Es geht ans Eingemachte – Identitäten dokumentieren
Der zweite Teil des Buches dreht sich dann ganz praktisch um die Frage, wie man Wichtiges dokumentiert, wenn man seine digitale Identität organisieren will. Und das auch immer schon mit Blick auf Bevollmächtigte, die sich um diese Identität nach dem Tod ihres eigentlichen Besitzers kümmern sollen. Apel bespricht verschiedenen Hilfsmittel und arbeitet heraus, was überhaupt dokumentiert werden sollte und wie das konkret anzupacken ist. Dabei zeichnet er ein umfassendes Bild der digitalen Identität und was sie im Netz so alles „tut“: Von Kommunizieren über einkaufen und arbeiten bis hin zu spielen und Werte schaffen.
Kontobevollmächtigte abholen
Dazu wird exemplarisch durchgespielt, wie eine Dokumentation der digitalen Identität mit Blick auf einen Alleinerben oder auf eine Erbengruppe aussehen kann.
Apel verspricht hier keine schnelle Lösung, sondern weißt ausdrücklich darauf hin, dass es sich bei einer ordentlichen Dokumentation um eine Aufgabe handelt, die nicht an einem Wochenende erledigt ist. Besonders gut gefällt mir, dass er viel Wert auf eine technische Anleitung zusätzlich zur Dokumentation der digitalen Identität legt, denn
„Datentechnik ist nicht jedermanns Ding. […] Anders gesagt: Sie müssen die künftigen Kontobevollmächtigen abholen.“ (S. 191)
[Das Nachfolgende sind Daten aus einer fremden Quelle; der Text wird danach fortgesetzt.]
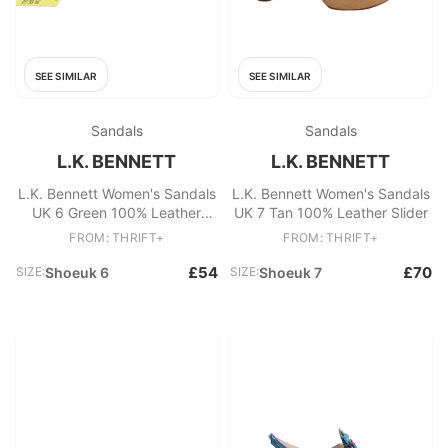
SEE SIMILAR
SEE SIMILAR
Sandals
Sandals
L.K. BENNETT
L.K. BENNETT
L.K. Bennett Women's Sandals
L.K. Bennett Women's Sandals
UK 6 Green 100% Leather
UK 7 Tan 100% Leather Slider
Strappy
FROM: THRIFT+
FROM: THRIFT+
£54
£70
SIZE:
Shoeuk 6
SIZE:
Shoeuk 7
Ein Beispiel: Nicht jeder kennt und/oder nutzt einen Passwortsafe. Soll man als Erbe nun einen digitalen Nachlass verwalten, der auch einen Passwortsafe mit einschließt, schadet eine kurze Anleitung nicht, worum es sich hier überhaupt handelt und was der Verstorbene damit organisiert hat.
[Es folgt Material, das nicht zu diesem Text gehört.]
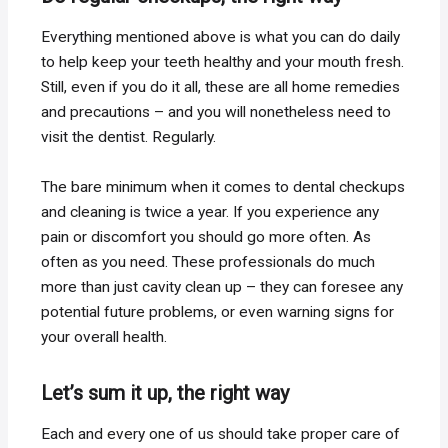
Everything mentioned above is what you can do daily
to help keep your teeth healthy and your mouth fresh.
Still, even if you do it all, these are all home remedies
and precautions – and you will nonetheless need to
visit the dentist. Regularly.
The bare minimum when it comes to dental checkups
and cleaning is twice a year. If you experience any
pain or discomfort you should go more often. As
often as you need. These professionals do much
more than just cavity clean up – they can foresee any
potential future problems, or even warning signs for
your overall health.
Let’s sum it up, the right way
Each and every one of us should take proper care of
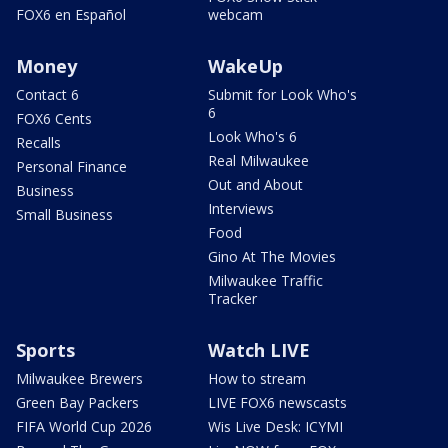
FOX6 en Español
webcam
Money
WakeUp
Contact 6
Submit for Look Who's
6
FOX6 Cents
Look Who's 6
Recalls
Real Milwaukee
Personal Finance
Out and About
Business
Interviews
Small Business
Food
Gino At The Movies
Milwaukee Traffic
Tracker
Sports
Watch LIVE
Milwaukee Brewers
How to stream
Green Bay Packers
LIVE FOX6 newscasts
FIFA World Cup 2026
Wis Live Desk: ICYMI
Fazit: Die digitale Identität als Ganzes behandeln
Auch wenn es schwierig ist, die Leseransprache konsequent durchzuhalten, wenn die Daten vor und nach dem Tod gemeinsam behandelt werden (die Zielgruppe wechselt z.T. von Vorsorgendem zum Erben, Bsp. S. 162), ist es ein sehr guter Ansatz, die digitale Identität als Ganzes zu betrachten.
Ein empfehlenswertes Einsteigerbuch für Internetnutzer, die sich bisher noch keine Gedanken über ihre digitale Identität, Datenschutz und ihren digitalen Nachlass gemacht haben. Ohne erhobenen Zeigefinger bringt der Ratgeber nahe, warum es sich lohnt, sich um seine eigenen Daten zu kümmern, sowohl für das Hier und Jetzt als auch im Hinblick auf die Erben. Es mangelt dabei nicht an Praxistipps und persönlichen Empfehlungen des Autors. Trotzdem bleibt immer klar, dass jeder für sich selbst entscheiden muss, welche Methode zu einem passt.
Mein Recht im Netz
Der Ratgeber für die digitale Selbstbestimmung
Peter Apel
Erschienen 2015 bei Stiftung Warentest, Berlin
Unter Mitarbeit von Peter Knaak
ISBN: 978-3-86851-374-5
19,90 EUR
Special: Der Autor Peter Apel im Interview

Herr Apel, hinter dem Titel „Mein Recht im Netz“ vermutet man zuerst keine detaillierte Anleitung, wie man eine Dokumentation für seinen digitalen Nachlass erstellen kann. Hängt das mit der engen Begriffsdefinition zusammen, die Sie für digitalen Nachlass verwenden? (Mit „digitaler Nachlass“ bezeichnen Sie auf S. 188 lediglich das „Schriftstück, in dem geregelt wird, wie mit den einzelnen Positionen der eigenen digitalen Identität umzugehen ist.“ Im öffentlichen Dialog zeichnet sich gerade eine weitere Definition ab: Digitaler Nachlass als Gesamtheit aller Spuren, die von einem Menschen nach seinem Tod im Netz zurückbleiben.)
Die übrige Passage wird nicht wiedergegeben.